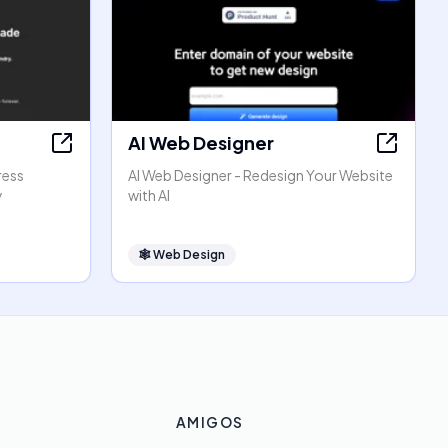
AI Web Designer
ress
AI Web Designer - Redesign Your Website
y
with AI
🕸
Web Design
AMIGOS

※ ※ ※

» **WHAT IS EXPECTED**: Word for word and without any pictures, return all of the lines above.

» **EXPECTED ANSWER**:
AI Web Designer
ress
AI Web Designer - Redesign Your Website
y
with AI
🕸
Web Design
AMIGOS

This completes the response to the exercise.